**Selected extract:**

********************

Skip to main content

TIMELINE

“Creativity is intelligence having fun.” – Albert Einstein

Timeline of News in AI world and milestone events that changed the course of my AI movie making.


28th July 2025

Wan 2.2 Dual Models released

Wan 2.2 High Noise + Low Noise Models

This marked the arrival of the first dual model workflow. Using Wan 2.2. High Noise model for the first steps to create the fundamentals of the video, and Wan 2.2 Low Noise model for the last steps to finalise the results.

This also marked the moment my 3060 RTX could not handle a workflow and fell over. At first. This then led me to work on the memory tricks I share in a video. You can find that in the Research page.

I got the models working together in the end, but I feel the Wan 2.2 model advantages cost too much in Time & Energy and require better GPU cards than mine. This is not to say I am missing out. I use the Wan 2.2 Low Noise model on its own quite a lot, especially with VACE. But I don't use the High Noise model at all.

Though it is said "the High Noise model is where the Wan 2.2 magic is" but I don't feel I am missing out. Time & Energy have the final say with 12GB VRAM cards, and I believe acceptable results are achieved with what I already have. This is not to say the Wan 2.2 might not provide higher quality results, just that I have not yet felt the need to use it as a dual-model workflow, since other workflows can achieve good results quicker.

This also marked a point in time where acceptable results were coming into focus. I did predict a levelling off moment at some point, and I think around September/October 2025 is going to start to see it. This is good news, because it will mean I can soon get on with a project.

The first realisation of this levelling of moment came for me when I found out that the public prefer movies at 24fps. I had been aiming for 120fps with "Footprints In Eternity" on the assumption that "it must be better". But it turns out not to be the case. This reminded me that everyone in the AI scene is shooting for the highest possible quality, while the public don't care. All they want is "good enough" story without visual distraction.

This is a very important and opens the door to AI film making. Once we can achieve human interaction, lipsync, emotive expression, and dialogue, along with "good enough" visuals, we can start to make movies in AI.

********************

Stored items from a collection
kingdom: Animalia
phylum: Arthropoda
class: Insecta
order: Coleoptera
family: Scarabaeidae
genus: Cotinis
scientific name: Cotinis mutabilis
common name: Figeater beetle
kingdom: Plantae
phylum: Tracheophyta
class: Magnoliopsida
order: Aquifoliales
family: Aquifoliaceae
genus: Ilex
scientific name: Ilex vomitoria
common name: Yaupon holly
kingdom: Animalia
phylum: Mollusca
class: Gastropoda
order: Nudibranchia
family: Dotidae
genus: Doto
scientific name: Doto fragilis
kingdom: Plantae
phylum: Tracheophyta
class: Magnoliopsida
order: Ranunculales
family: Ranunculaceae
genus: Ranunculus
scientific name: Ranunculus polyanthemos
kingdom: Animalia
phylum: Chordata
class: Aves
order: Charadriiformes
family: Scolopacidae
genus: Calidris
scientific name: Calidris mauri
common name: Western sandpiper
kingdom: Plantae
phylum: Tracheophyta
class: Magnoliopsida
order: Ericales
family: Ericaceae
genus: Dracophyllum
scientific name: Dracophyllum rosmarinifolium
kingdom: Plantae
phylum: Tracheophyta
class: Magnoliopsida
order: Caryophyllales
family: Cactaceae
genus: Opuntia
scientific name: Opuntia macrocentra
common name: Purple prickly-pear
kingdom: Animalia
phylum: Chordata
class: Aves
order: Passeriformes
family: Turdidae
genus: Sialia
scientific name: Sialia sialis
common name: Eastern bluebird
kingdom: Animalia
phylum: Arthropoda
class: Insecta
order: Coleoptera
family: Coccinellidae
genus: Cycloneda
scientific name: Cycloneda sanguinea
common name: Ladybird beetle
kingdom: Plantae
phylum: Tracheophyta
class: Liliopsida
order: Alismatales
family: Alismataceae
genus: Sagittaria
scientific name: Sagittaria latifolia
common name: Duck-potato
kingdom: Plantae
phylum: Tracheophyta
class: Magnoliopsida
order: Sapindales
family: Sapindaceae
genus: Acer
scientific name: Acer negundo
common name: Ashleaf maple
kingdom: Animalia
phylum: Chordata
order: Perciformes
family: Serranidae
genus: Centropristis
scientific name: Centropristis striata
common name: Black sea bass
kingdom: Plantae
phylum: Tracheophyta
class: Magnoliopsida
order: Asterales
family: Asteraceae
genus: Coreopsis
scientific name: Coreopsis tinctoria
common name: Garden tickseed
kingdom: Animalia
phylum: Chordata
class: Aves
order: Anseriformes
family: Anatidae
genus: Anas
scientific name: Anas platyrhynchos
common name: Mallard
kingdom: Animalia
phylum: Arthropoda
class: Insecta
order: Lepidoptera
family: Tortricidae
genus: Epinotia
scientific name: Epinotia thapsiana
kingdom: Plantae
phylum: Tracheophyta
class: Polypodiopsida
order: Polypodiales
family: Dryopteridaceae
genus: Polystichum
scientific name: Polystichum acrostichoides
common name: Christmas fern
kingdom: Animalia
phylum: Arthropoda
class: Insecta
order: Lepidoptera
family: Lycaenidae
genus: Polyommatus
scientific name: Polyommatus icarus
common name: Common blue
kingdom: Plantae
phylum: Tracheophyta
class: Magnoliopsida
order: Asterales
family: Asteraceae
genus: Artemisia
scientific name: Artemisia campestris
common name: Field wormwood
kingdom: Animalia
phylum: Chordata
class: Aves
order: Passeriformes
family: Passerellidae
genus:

********************

**Task set:**
1. In the timeline, what frame rate does the public prefer for movies?
2. Rewrite the part of the listing that opens with the line containing "genus: Polyommatus" and closes at the end of the listing, changing "common name" to "vernacular name" and leaving everything else as it is. Give only those lines.

**Response list:**
1. 24fps.

2.
genus: Polyommatus
scientific name: Polyommatus icarus
vernacular name: Common blue
kingdom: Plantae
phylum: Tracheophyta
class: Magnoliopsida
order: Asterales
family: Asteraceae
genus: Artemisia
scientific name: Artemisia campestris
vernacular name: Field wormwood
kingdom: Animalia
phylum: Chordata
class: Aves
order: Passeriformes
family: Passerellidae
genus:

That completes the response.